We ate all of the leftovers in the fridge for lunch and left the house around 2 pm. This was our first road trip in the E-Class and it was quite comfortable. It was a smooth drive and, unlike last year, we ran into no traffic jams on the Autobahn. We crossed the border into Austria around 3:30, buying our vignette (highway toll sticker) at the same Shell station as last time. Once again we were amazed at the sight of the Alps rearing up into the sky just over the border – there are hardly any foothills to speak of.

The lack of snow was painfully obvious as we headed into the mountains. Last year we saw snow almost as soon as we entered Austria. Today the snow was virtually nonexistent until we were less than 20 km from the Arlberg. But once we got close, there was actually more snow than I expected, so that was a good sign.
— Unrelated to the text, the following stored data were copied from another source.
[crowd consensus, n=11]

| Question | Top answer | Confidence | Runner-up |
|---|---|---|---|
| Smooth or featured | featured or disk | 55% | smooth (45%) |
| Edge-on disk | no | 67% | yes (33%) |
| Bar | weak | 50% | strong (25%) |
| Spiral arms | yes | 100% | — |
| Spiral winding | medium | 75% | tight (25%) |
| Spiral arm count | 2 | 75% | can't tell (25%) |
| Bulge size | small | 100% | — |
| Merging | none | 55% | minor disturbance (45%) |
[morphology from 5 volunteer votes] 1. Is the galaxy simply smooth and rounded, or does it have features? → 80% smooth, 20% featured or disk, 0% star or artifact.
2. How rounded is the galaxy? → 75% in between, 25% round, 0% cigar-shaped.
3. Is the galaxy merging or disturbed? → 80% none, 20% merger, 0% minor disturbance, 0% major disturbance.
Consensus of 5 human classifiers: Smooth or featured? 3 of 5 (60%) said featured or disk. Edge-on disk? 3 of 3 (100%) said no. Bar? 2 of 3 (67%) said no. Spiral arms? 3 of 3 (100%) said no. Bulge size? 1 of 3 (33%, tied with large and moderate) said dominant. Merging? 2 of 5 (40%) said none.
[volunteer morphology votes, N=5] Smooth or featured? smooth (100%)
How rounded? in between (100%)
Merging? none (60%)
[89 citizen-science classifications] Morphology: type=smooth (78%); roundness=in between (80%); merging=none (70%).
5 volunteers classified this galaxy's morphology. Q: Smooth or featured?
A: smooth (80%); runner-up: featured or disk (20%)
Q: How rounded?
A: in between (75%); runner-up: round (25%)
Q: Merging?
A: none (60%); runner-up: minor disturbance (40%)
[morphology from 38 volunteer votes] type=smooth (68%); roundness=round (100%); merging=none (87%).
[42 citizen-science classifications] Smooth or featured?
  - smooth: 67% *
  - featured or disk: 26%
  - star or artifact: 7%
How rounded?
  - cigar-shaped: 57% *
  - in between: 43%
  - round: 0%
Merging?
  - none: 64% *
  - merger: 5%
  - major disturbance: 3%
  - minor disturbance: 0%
We pulled up the steep driveway to the Hotel Maiensee just after 5 pm (remarking on how cool it is that we can drive three hours and be in the middle of the Alps). The same nice young woman greeted us at the front desk (we didn’t see Herr Traxl until later in the evening) and immediately stumped us when she asked us if we wanted a glass of sekt (sparkling wine). We both looked at each other expectantly, hoping the other person had understood the question. Sadly, this still happens to us fairly often, even with the most basic of questions. We were shown to our room – number 18 on the top floor, right next door to the room we had last year. I was hoping we would get a slightly better room this time, but we have nothing to complain about – it is very cozy with a low slanted roof, big white-washed beams, and plenty of couches and space for our luggage. The only disappointment is that the bathroom has only a stand-up shower and no bathtub, so we won’t be able to soak away the aches and pains of skiing like we did last year.Looking out on the lower slopes from our balcony, we were cheered to see reasonably good snow coverage.

We hung out for a while and then went down to the bar at 7:30 for complimentary drinks, which seem to be a regular thing on Saturday nights, along with the fabulous Maiensee buffet. Herr Traxl introduced all of the staff by name again. I recognized the bartender and one of the waitresses. Dinner was just as we remembered. We were seated at a cozy corner table in one of the smaller dining rooms, along with a party of six Irish guests, a German couple, and two German guys. We had cream of asparagus soup, then the awesome salad buffet, followed by the main course buffet. We had pork with a sour sauce, spareribs, rösti (shredded potatoes mixed with onion and smoked ham), and mixed veggies, accompanied by a nice bottle of Austrian Zweigelt. Then we availed ourselves of the unforgettable dessert buffet, complete with cream puffs, tiramisu, chocolate mousse, several kinds of strudel, and at least a half dozen other tempting treats. Yum!!